Center for Bioinformatics and Computational Biology, University of Maryland, College Park, Maryland.
Applied Mathematics, Applied Statistics, and Scientific Computing, University of Maryland, College Park, Maryland.
Cytometry A. 2016 Jan;89(1):71-88. doi: 10.1002/cyto.a.22735. Epub 2015 Aug 14.
Flow cytometry (FCM) is a fluorescence-based single-cell experimental technology that is routinely applied in biomedical research for identifying cellular biomarkers of normal physiological responses and abnormal disease states. While many computational methods have been developed that focus on identifying cell populations in individual FCM samples, very few have addressed how the identified cell populations can be matched across samples for comparative analysis. This article presents FlowMap-FR, a novel method for cell population mapping across FCM samples. FlowMap-FR is based on the Friedman-Rafsky nonparametric test statistic (FR statistic), which quantifies the equivalence of multivariate distributions. As applied to FCM data by FlowMap-FR, the FR statistic objectively quantifies the similarity between cell populations based on the shapes, sizes, and positions of fluorescence data distributions in the multidimensional feature space.
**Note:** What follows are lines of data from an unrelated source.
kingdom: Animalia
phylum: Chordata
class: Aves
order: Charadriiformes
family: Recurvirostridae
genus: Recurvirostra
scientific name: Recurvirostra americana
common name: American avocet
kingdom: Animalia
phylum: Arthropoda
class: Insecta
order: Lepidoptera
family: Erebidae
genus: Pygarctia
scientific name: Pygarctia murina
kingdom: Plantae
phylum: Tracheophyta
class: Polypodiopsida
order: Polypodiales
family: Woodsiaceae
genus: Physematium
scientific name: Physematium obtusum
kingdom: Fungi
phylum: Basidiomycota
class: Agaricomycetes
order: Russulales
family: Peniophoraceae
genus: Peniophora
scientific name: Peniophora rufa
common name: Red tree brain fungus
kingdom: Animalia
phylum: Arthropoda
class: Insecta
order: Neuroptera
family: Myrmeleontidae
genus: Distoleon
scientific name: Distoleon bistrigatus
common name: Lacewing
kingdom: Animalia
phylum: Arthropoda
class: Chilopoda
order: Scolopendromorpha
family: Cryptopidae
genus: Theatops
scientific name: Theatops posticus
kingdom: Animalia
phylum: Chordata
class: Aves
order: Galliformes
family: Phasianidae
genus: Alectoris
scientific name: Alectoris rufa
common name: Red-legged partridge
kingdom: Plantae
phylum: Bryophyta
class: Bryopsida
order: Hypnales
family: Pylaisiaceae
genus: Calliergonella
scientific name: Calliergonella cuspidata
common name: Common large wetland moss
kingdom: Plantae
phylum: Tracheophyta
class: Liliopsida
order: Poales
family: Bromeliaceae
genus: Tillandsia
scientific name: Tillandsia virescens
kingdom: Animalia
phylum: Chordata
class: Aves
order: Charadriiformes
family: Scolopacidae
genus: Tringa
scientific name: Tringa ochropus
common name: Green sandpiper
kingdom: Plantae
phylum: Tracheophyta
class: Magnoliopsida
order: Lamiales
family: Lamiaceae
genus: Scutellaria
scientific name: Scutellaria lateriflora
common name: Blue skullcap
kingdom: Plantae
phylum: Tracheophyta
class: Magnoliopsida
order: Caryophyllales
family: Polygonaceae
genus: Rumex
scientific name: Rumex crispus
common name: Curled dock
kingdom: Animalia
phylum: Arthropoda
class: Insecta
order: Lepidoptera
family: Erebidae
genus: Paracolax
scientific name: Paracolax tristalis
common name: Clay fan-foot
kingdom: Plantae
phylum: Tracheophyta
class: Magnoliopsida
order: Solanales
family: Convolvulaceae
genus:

To test and evaluate the performance of FlowMap-FR, we simulated the kinds of biological and technical sample variations that are commonly observed in FCM data. The results show that FlowMap-FR is able to effectively identify equivalent cell populations between samples under scenarios of proportion differences and modest position shifts. As a statistical test, FlowMap-FR can be used to determine whether the expression of a cellular marker is statistically different between two cell populations, suggesting candidates for new cellular phenotypes by providing an objective statistical measure. In addition, FlowMap-FR can indicate situations in which inappropriate splitting or merging of cell populations has occurred during gating procedures. We compared the FR statistic with the symmetric version of Kullback-Leibler divergence measure used in a previous population matching method with both simulated and real data. The FR statistic outperforms the symmetric version of KL-distance in distinguishing equivalent from nonequivalent cell populations. FlowMap-FR was also employed as a distance metric to match cell populations delineated by manual gating across 30 FCM samples from a benchmark FlowCAP data set. An F-measure of 0.88 was obtained, indicating high precision and recall of the FR-based population matching results. FlowMap-FR has been implemented as a standalone R/Bioconductor package so that it can be easily incorporated into current FCM data analytical workflows.
流式细胞术(FCM)是一种基于荧光的单细胞实验技术,常用于生物医学研究中鉴定正常生理反应和异常疾病状态的细胞生物标志物。虽然已经开发了许多专注于识别单个 FCM 样本中细胞群体的计算方法,但很少有方法解决如何在样本之间匹配鉴定出的细胞群体以进行比较分析。本文介绍了 FlowMap-FR,这是一种用于 FCM 样本之间细胞群体映射的新方法。FlowMap-FR 基于 Friedman-Rafsky 非参数检验统计量(FR 统计量),该统计量量化了多元分布的等效性。在应用于 FCM 数据时,FR 统计量客观地基于多维特征空间中荧光数据分布的形状、大小和位置来量化细胞群体之间的相似性。为了测试和评估 FlowMap-FR 的性能,我们模拟了 FCM 数据中常见的生物学和技术样本变化。结果表明,FlowMap-FR 能够在比例差异和适度位置偏移的情况下有效地识别样本之间等效的细胞群体。作为一种统计检验,FlowMap-FR 可以用于确定两个细胞群体之间细胞标志物的表达是否存在统计学差异,通过提供客观的统计度量,提示新的细胞表型候选。此外,FlowMap-FR 可以指示在门控过程中细胞群体的不当分裂或合并情况。我们将 FR 统计量与以前用于群体匹配方法的对称版 Kullback-Leibler 散度度量进行了比较,分别使用模拟和真实数据进行了比较。FR 统计量在区分等效和非等效细胞群体方面优于对称版 KL 距离。FlowMap-FR 还被用作距离度量标准,用于匹配 30 个来自基准 FlowCAP 数据集的 FCM 样本中手动门控划分的细胞群体。获得了 0.88 的 F 度量,表明基于 FR 的群体匹配结果具有较高的精度和召回率。FlowMap-FR 已作为一个独立的 R/Bioconductor 包实现,以便于将其集成到当前的 FCM 数据分析工作流程中。